§ Task objective
Could you set down every entry exactly as it stands, without the images?

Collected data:

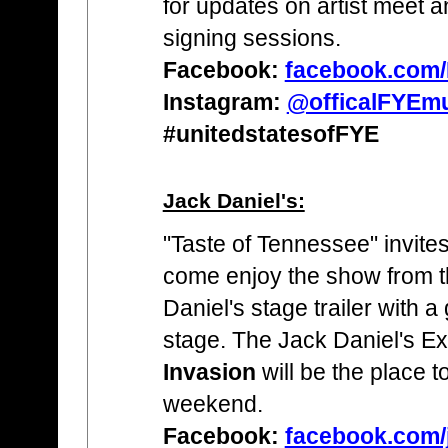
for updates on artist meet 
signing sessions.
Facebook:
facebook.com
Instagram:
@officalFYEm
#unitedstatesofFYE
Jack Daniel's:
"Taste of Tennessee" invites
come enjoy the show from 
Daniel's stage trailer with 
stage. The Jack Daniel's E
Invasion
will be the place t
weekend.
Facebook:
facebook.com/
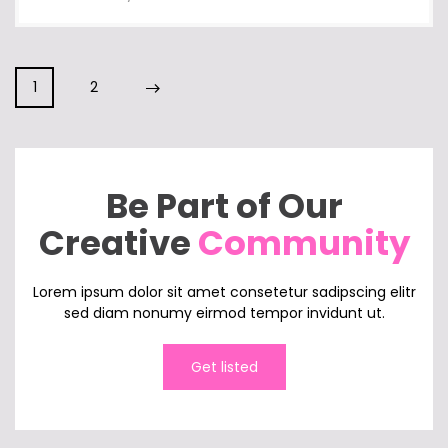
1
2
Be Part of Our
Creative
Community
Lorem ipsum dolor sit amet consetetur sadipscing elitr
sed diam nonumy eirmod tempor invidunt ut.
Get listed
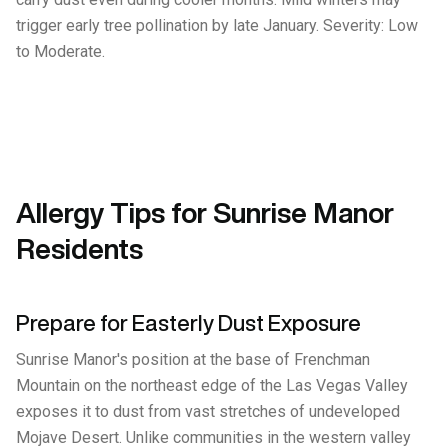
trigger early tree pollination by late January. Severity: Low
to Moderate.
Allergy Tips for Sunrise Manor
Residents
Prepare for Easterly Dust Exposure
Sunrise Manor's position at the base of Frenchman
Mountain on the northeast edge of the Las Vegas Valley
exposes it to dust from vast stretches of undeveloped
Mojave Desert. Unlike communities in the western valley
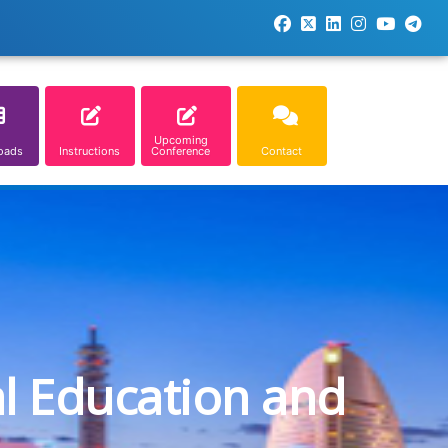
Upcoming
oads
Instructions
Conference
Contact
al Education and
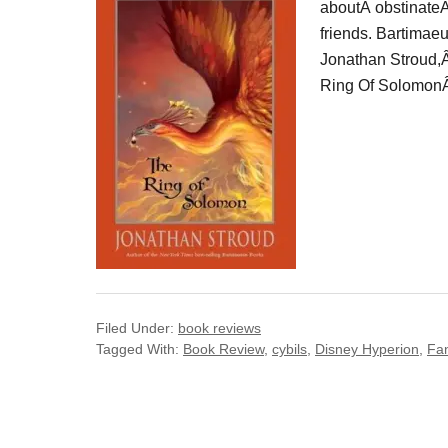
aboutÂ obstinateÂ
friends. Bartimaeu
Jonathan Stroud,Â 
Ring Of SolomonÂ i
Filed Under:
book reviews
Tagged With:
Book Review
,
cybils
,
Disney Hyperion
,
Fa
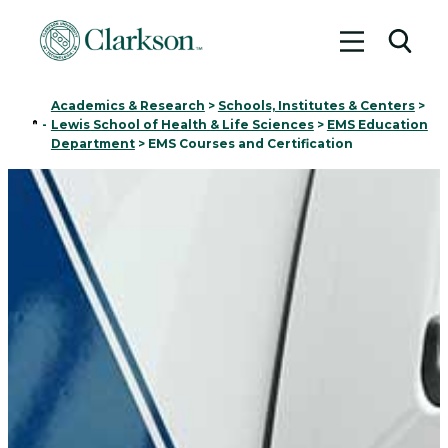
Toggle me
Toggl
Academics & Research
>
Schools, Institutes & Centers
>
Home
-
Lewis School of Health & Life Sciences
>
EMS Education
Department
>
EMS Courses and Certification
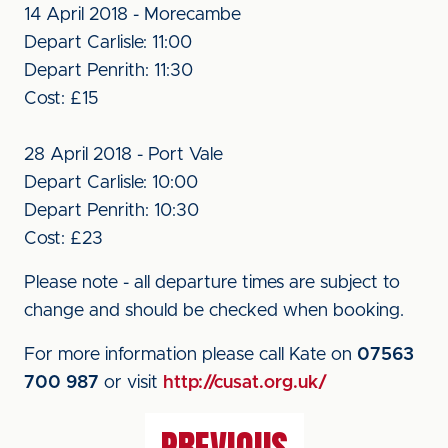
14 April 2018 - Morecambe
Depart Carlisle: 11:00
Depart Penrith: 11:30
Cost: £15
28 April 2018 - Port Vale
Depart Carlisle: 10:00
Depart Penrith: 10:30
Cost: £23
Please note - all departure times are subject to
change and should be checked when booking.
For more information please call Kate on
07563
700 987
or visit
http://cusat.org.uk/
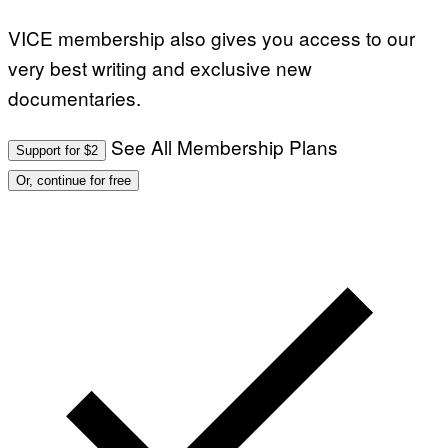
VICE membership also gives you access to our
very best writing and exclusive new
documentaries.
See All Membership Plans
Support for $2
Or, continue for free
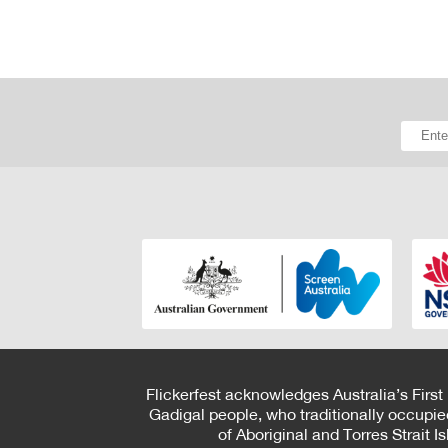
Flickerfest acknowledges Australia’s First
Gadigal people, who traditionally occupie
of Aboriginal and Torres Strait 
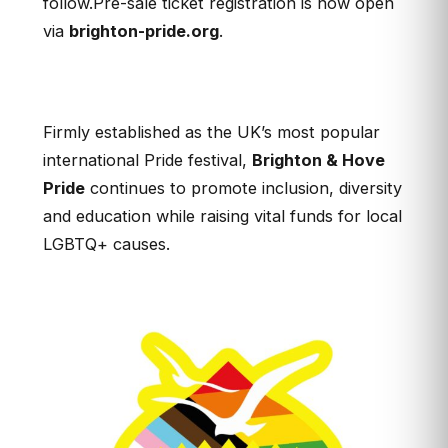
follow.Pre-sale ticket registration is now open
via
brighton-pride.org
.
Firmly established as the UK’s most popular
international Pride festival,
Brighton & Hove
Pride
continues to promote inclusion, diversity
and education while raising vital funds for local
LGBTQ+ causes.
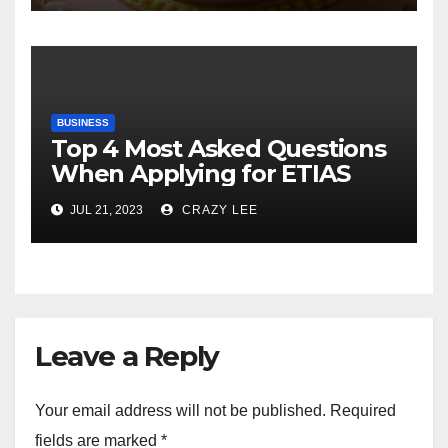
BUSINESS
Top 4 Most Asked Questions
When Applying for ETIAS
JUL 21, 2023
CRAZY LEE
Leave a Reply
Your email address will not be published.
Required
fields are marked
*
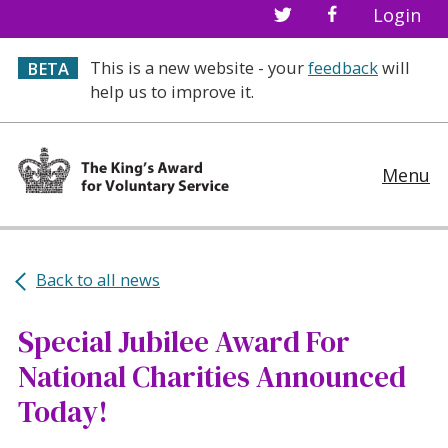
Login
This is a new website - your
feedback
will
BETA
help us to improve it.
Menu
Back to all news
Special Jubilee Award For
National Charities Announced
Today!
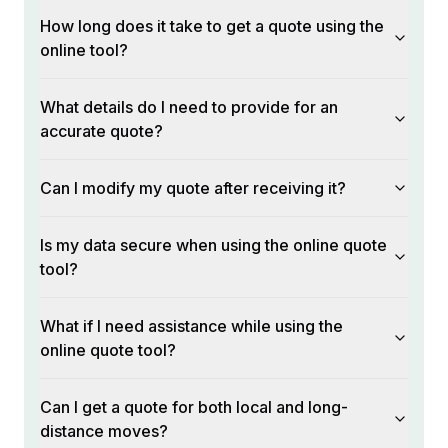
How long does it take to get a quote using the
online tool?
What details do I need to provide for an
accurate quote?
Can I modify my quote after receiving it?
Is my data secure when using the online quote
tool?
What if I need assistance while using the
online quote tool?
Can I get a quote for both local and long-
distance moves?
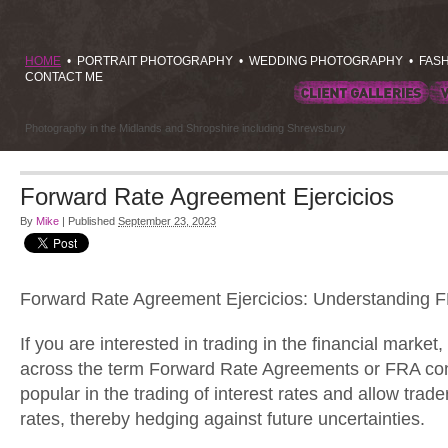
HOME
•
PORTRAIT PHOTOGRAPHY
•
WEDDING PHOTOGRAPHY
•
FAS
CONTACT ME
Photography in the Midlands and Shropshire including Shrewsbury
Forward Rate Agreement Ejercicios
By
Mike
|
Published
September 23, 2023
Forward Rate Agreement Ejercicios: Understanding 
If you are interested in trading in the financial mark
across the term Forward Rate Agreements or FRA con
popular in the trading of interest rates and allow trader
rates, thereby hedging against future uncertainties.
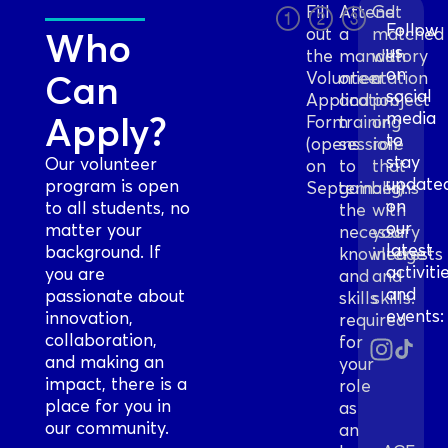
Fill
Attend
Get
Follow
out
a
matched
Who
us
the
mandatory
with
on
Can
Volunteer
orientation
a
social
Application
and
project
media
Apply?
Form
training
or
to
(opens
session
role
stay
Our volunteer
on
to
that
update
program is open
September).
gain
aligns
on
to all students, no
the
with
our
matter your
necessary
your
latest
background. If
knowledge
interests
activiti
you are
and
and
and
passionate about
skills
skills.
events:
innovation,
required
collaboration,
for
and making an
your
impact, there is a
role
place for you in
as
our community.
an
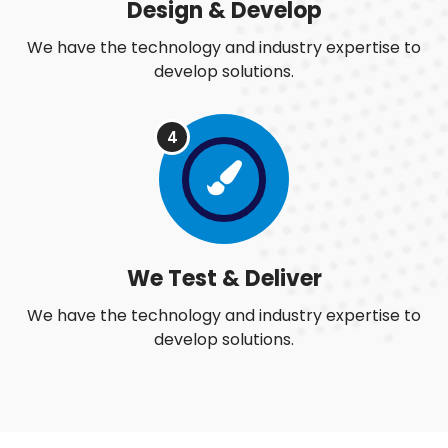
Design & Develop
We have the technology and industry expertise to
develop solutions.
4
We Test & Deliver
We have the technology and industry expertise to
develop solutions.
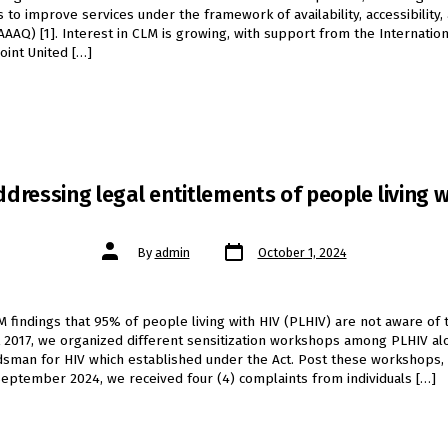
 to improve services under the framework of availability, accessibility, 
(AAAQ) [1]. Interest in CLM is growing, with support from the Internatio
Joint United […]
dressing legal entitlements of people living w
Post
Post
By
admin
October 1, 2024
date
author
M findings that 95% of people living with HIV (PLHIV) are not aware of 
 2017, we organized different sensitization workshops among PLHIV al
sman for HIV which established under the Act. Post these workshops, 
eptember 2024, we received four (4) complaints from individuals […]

§ Solution for this problem
for updates on artist meet 
signing sessions.
Facebook:
facebook.com
Instagram:
@officalFYEm
#unitedstatesofFYE
Jack Daniel's:
"Taste of Tennessee" invites
come enjoy the show from 
Daniel's stage trailer with 
stage. The Jack Daniel's E
Invasion
will be the place t
weekend.
Facebook:
facebook.com/
1
2
Be Part of Our
Creative
Community
Lorem ipsum dolor sit amet consetetur sadipscing elitr
sed diam nonumy eirmod tempor invidunt ut.
Get listed
trigger early tree pollination by late January. Severity: Low
to Moderate.
Allergy Tips for Sunrise Manor
Residents
Prepare for Easterly Dust Exposure
Sunrise Manor's position at the base of Frenchman
Mountain on the northeast edge of the Las Vegas Valley
exposes it to dust from vast stretches of undeveloped
Mojave Desert. Unlike communities in the western valley
Upcoming
oads
Instructions
Conference
Contact
al Education and
aboutÂ obstinateÂ
friends. Bartimaeu
Jonathan Stroud,Â 
Ring Of SolomonÂ i
Filed Under:
book reviews
Tagged With:
Book Review
,
cybils
,
Disney Hyperion
,
Fa
Toggle me
Toggl
Academics & Research
>
Schools, Institutes & Centers
>
Home
-
Lewis School of Health & Life Sciences
>
EMS Education
Department
>
EMS Courses and Certification
14 April 2018 - Morecambe
Depart Carlisle: 11:00
Depart Penrith: 11:30
Cost: £15
28 April 2018 - Port Vale
Depart Carlisle: 10:00
Depart Penrith: 10:30
Cost: £23
Please note - all departure times are subject to
change and should be checked when booking.
For more information please call Kate on
07563
700 987
or visit
http://cusat.org.uk/
VICE membership also gives you access to our
very best writing and exclusive new
documentaries.
See All Membership Plans
Support for $2
Or, continue for free
Flickerfest acknowledges Australia’s First
Gadigal people, who traditionally occupie
of Aboriginal and Torres Strait 
follow.Pre-sale ticket registration is now open
via
brighton-pride.org
.
Firmly established as the UK’s most popular
international Pride festival,
Brighton & Hove
Pride
continues to promote inclusion, diversity
and education while raising vital funds for local
LGBTQ+ causes.
BUSINESS
Top 4 Most Asked Questions
When Applying for ETIAS
JUL 21, 2023
CRAZY LEE
Leave a Reply
Your email address will not be published.
Required
fields are marked
*
Login
This is a new website - your
feedback
will
BETA
help us to improve it.
Menu
Back to all news
Special Jubilee Award For
National Charities Announced
Today!
How long does it take to get a quote using the
online tool?
What details do I need to provide for an
accurate quote?
Can I modify my quote after receiving it?
Is my data secure when using the online quote
tool?
What if I need assistance while using the
online quote tool?
Can I get a quote for both local and long-
distance moves?
HOME
•
PORTRAIT PHOTOGRAPHY
•
WEDDING PHOTOGRAPHY
•
FAS
CONTACT ME
Photography in the Midlands and Shropshire including Shrewsbury
Forward Rate Agreement Ejercicios
By
Mike
|
Published
September 23, 2023
Forward Rate Agreement Ejercicios: Understanding 
If you are interested in trading in the financial mark
across the term Forward Rate Agreements or FRA con
popular in the trading of interest rates and allow trader
rates, thereby hedging against future uncertainties.
Fill
Attend
Get
Follow
out
a
matched
Who
us
the
mandatory
with
on
Can
Volunteer
orientation
a
social
Application
and
project
media
Apply?
Form
training
or
to
(opens
session
role
stay
Our volunteer
on
to
that
update
program is open
September).
gain
aligns
on
to all students, no
the
with
our
matter your
necessary
your
latest
background. If
knowledge
interests
activiti
you are
and
and
and
passionate about
skills
skills.
events:
innovation,
required
collaboration,
for
and making an
your
impact, there is a
role
place for you in
as
our community.
an
Design & Develop
We have the technology and industry expertise to
develop solutions.
4
We Test & Deliver
We have the technology and industry expertise to
develop solutions.
 to improve services under the framework of availability, accessibility, 
(AAAQ) [1]. Interest in CLM is growing, with support from the Internatio
Joint United […]
dressing legal entitlements of people living w
Post
Post
By
admin
October 1, 2024
date
author
M findings that 95% of people living with HIV (PLHIV) are not aware of 
 2017, we organized different sensitization workshops among PLHIV al
sman for HIV which established under the Act. Post these workshops, 
eptember 2024, we received four (4) complaints from individuals […]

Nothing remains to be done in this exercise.